▶ **Document excerpt**

((

We first address Nebraska’s breach of the Compact and Settlement and the remedies appropriate to that violation. Both parties assent to the Special Master’s finding that in 2005–2006 Nebraska exceeded its allocation of water by 70,869 acre-feet – about 17% more than its proper share. See Report 88–89; App. B to Reply Brief for Kansas. They similarly agree that this overconsumption resulted in a $3.7 million loss to Kansas; and Nebraska has agreed to pay those damages. See Reply Brief for Kansas 9, 55; Brief for Nebraska 7. But the parties dispute whether Nebraska’s conduct warrants additional relief. The Master determined that Nebraska “knowingly exposed Kansas to a substantial risk” of breach, and so “knowingly failed” to comply with the Compact. Report 130, 112; see supra, at 5. Based in part on that finding, he recommended disgorgement of $1.8 million, which he described as “a small portion of the amount by which Nebraska’s gain exceeds Kansas’s loss.” Report 179. But he declined to grant Kansas’s request for injunctive relief against Nebraska. See id., at 180–186. As noted previously, see supra, at 5–6, each party finds something to dislike in the Master’s handling of this issue: Nebraska contests his finding of a “knowing” Compact violation and his view that disgorgement is appropriate; Kansas wants a larger disgorgement award and an injunction regulating Nebraska’s future conduct. We address those exceptions in turn.

))

▶ **Raw data**
((

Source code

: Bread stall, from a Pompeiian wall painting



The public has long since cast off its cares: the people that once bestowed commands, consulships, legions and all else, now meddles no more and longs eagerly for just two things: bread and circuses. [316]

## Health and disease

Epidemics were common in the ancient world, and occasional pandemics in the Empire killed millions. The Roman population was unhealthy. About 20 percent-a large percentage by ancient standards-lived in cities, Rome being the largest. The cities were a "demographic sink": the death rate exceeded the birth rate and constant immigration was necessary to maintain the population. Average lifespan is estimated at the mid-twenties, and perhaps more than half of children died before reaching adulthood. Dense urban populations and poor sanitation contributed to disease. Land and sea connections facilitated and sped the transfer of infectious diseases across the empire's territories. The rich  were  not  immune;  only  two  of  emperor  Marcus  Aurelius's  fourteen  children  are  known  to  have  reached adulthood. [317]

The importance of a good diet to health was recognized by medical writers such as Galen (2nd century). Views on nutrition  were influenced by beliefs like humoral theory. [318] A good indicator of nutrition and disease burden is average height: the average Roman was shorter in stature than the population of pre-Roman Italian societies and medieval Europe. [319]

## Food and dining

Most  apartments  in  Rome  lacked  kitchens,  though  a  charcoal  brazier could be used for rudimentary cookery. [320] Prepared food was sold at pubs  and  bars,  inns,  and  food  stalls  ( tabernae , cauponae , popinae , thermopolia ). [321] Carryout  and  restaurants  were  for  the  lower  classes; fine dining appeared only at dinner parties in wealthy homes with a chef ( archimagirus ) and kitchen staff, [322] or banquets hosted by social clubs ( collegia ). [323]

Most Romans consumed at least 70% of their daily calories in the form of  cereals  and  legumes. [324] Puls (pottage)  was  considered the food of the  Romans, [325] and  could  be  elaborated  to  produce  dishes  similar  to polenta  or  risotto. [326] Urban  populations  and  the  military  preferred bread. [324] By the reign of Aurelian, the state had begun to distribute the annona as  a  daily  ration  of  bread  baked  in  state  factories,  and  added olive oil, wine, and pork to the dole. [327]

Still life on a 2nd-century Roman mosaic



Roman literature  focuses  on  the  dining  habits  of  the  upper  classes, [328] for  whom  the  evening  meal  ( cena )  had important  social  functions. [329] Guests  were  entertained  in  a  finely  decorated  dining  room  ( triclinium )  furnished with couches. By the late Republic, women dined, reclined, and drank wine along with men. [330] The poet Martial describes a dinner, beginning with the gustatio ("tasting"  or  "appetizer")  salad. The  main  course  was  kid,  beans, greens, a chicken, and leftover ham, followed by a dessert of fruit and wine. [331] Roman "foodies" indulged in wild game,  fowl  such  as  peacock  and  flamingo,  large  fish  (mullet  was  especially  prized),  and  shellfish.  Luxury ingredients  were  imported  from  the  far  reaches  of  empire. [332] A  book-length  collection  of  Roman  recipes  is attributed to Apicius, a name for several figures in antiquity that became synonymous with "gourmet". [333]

))

▶ **Written task A**
Write out the Compact breach excerpt in full, word for word.
▶ **Written task B**
From the rows, extract verbatim the lines starting at the line containing "Pompeiian wall painting" and ending at the line containing "## Health and disease", including both.
The rows have no connection to the Compact breach excerpt.

▶ **Exercise answer A**
We first address Nebraska’s breach of the Compact and Settlement and the remedies appropriate to that violation. Both parties assent to the Special Master’s finding that in 2005–2006 Nebraska exceeded its allocation of water by 70,869 acre-feet – about 17% more than its proper share. See Report 88–89; App. B to Reply Brief for Kansas. They similarly agree that this overconsumption resulted in a $3.7 million loss to Kansas; and Nebraska has agreed to pay those damages. See Reply Brief for Kansas 9, 55; Brief for Nebraska 7. But the parties dispute whether Nebraska’s conduct warrants additional relief. The Master determined that Nebraska “knowingly exposed Kansas to a substantial risk” of breach, and so “knowingly failed” to comply with the Compact. Report 130, 112; see supra, at 5. Based in part on that finding, he recommended disgorgement of $1.8 million, which he described as “a small portion of the amount by which Nebraska’s gain exceeds Kansas’s loss.” Report 179. But he declined to grant Kansas’s request for injunctive relief against Nebraska. See id., at 180–186. As noted previously, see supra, at 5–6, each party finds something to dislike in the Master’s handling of this issue: Nebraska contests his finding of a “knowing” Compact violation and his view that disgorgement is appropriate; Kansas wants a larger disgorgement award and an injunction regulating Nebraska’s future conduct. We address those exceptions in turn.

▶ **Exercise answer B**
: Bread stall, from a Pompeiian wall painting



The public has long since cast off its cares: the people that once bestowed commands, consulships, legions and all else, now meddles no more and longs eagerly for just two things: bread and circuses. [316]

## Health and disease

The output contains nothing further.